Description of the task: Each line below that includes the word "pinky" is to be reported.

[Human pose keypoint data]
- - - -

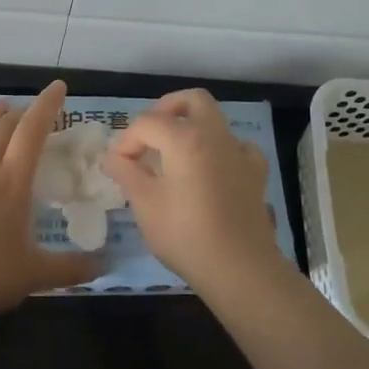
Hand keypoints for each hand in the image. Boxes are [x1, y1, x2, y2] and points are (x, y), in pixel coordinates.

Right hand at [104, 89, 279, 292]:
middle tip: (149, 135)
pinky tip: (210, 169)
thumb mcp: (145, 204)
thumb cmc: (185, 235)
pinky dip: (220, 149)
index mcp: (185, 138)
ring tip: (174, 154)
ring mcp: (240, 152)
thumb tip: (113, 158)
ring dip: (192, 127)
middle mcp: (215, 135)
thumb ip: (126, 173)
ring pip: (216, 120)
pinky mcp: (255, 173)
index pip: (147, 123)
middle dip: (166, 109)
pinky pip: (236, 146)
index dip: (126, 141)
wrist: (239, 268)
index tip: (116, 165)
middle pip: (192, 100)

- - - -

Exercise response:
pinky tip: (210, 169)
pinky dip: (220, 149)
pinky mcp: (255, 173)
pinky pip: (236, 146)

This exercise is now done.